Carlos Gardel

Carlos Gardel

Carlos Gardel — de son vrai nom Charles Romuald Gardes — dont l'Amérique du sud commémore cette semaine le 70e anniversaire de la mort, est devenu une figure mythique du tango argentin. Probablement né le 11 décembre 1887, décédé dans un accident d'avion lors d'une tournée à Medellin (Colombie) le 24 juin 1935, il a sans conteste été le premier chanteur à populariser le tango lors de ses tournées dans le monde entier. Ses millions de fans affirment qu'il "chante encore, et de mieux en mieux chaque jour".

Immortalisé en smoking et tenues de dandy, un large sourire aux lèvres, le "Magicien" disparu à seulement 48 ans reste aussi le symbole de l'insouciance des années folles, des blondes platinées et du monde agité des courses hippiques dont il avait la passion. Il a gagné beaucoup d'argent et en a perdu autant, se disant "victime de chevaux lents et de femmes légères". Les 1.500 chansons qu'il a enregistrées à l'époque ont été écoutées sur le continent américain, en Europe et jusqu'en Asie (où le rythme 2X4 a conquis Japonais et Coréens qui remportent désormais souvent les premiers prix des concours internationaux de tango). Les vieux enregistrements vinyles de ses chansons et la vingtaine de films — précurseurs des vidéo-clips — qu'il a tourné aux Etats-Unis, en France et en Argentine, font aujourd'hui le bonheur des collectionneurs et contribuent toujours à forger sa réputation de latin lover. La vie sentimentale de ce baryton à la voix chaleureuse qui devînt un temps obèse (118 kilos en 1916) et dut se soumettre à des séances de gymnastique et de pelote basque pour récupérer son physique avantageux, a été émaillée d'aventures avec des actrices, des demi-mondaines et même des millionnaires de la Jet-Set internationale.

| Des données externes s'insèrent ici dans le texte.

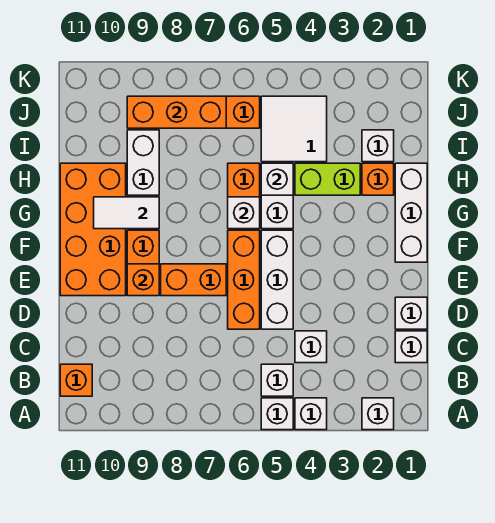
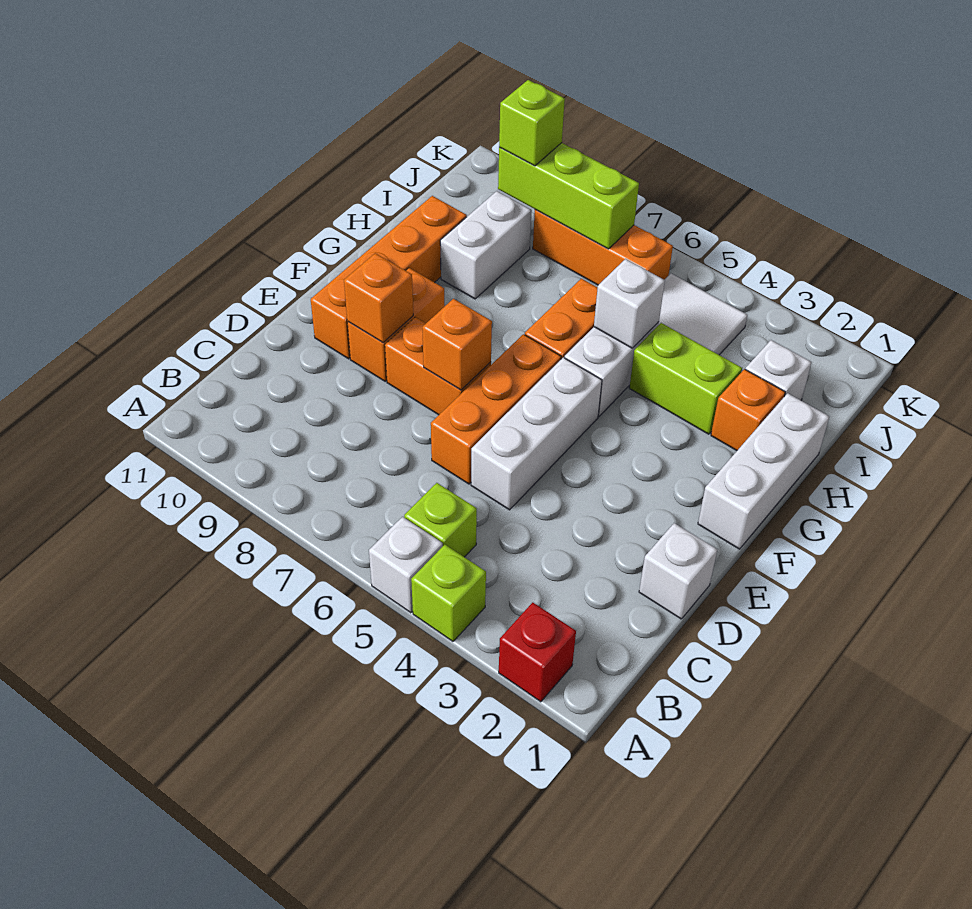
white brick A2 level 1 -> red brick A2 level 1
white brick A4 level 1 -> lime brick A4 level 1
white brick B5 level 1 -> lime brick B5 level 1
orange brick B11 level 1 -> orange brick E7 level 2
white brick C1 level 1 -> none
white brick C4 level 1 -> none
orange brick E10:H11 level 1 -> orange brick E10:H10 level 1
white brick G6 level 2 -> none
white tile G9:G10 level 2 -> none
orange brick J7:J9 level 2 -> lime brick J7:J9 level 2
none -> lime brick J9 level 3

Ses succès lui ont valu une multitude de surnoms admiratifs comme "Le Magicien" ou "La grive créole", ou parfois ironiques comme "Le Métis" ou encore "Le Brun de l'Abasto" (un quartier de Buenos Aires où il a grandi). Ils continuent d'alimenter la polémique sur son lieu de naissance. Buenos Aires (Argentine) et Montevideo (Uruguay) affirment en effet chacun de leur côté que le plus célèbre interprète et compositeur de tango est un fils du pays. Pour les Argentins, il est né en 1890 à Toulouse avant de débarquer avec sa mère célibataire Berthe Gardès à Buenos Aires, où il a plus tard pris le nom de scène de Carlos Gardel. Les Uruguayens mettent eux en avant des documents — dont des déclarations de Gardel lui-même — sur sa naissance en 1887 à Tacuarembo (nord du pays) et sur son adoption par une prostituée nommée Berthe Gardès.

Une chose est certaine: Carlos Gardel a donné son dernier concert à Bogota (Colombie) et sa mort prématurée lui a évité la décadence de l'âge, fixant à jamais son timbre de voix dans la mémoire collective. Sa tombe au cimetière de la Chacarita à Buenos Aires, surmontée de sa silhouette de bronze, en frac et fumant la cigarette, est aujourd'hui un lieu de pèlerinage visité avec une ferveur quasi-religieuse par des foules de Latino-Américains, d'Européens et de Japonais qui y déposent offrandes et ex-votos. Et le mythe Gardel est tout aussi vivace à Bogota, où un musée (La Casa Gardeliana) a été érigé autour d'un fauteuil de barbier où il fût un jour rasé. Il en va de même dans la petite ville de Tacuarembo, son lieu supposé de naissance, où un musée qui lui est consacré attire chaque année des dizaines de milliers de visiteurs.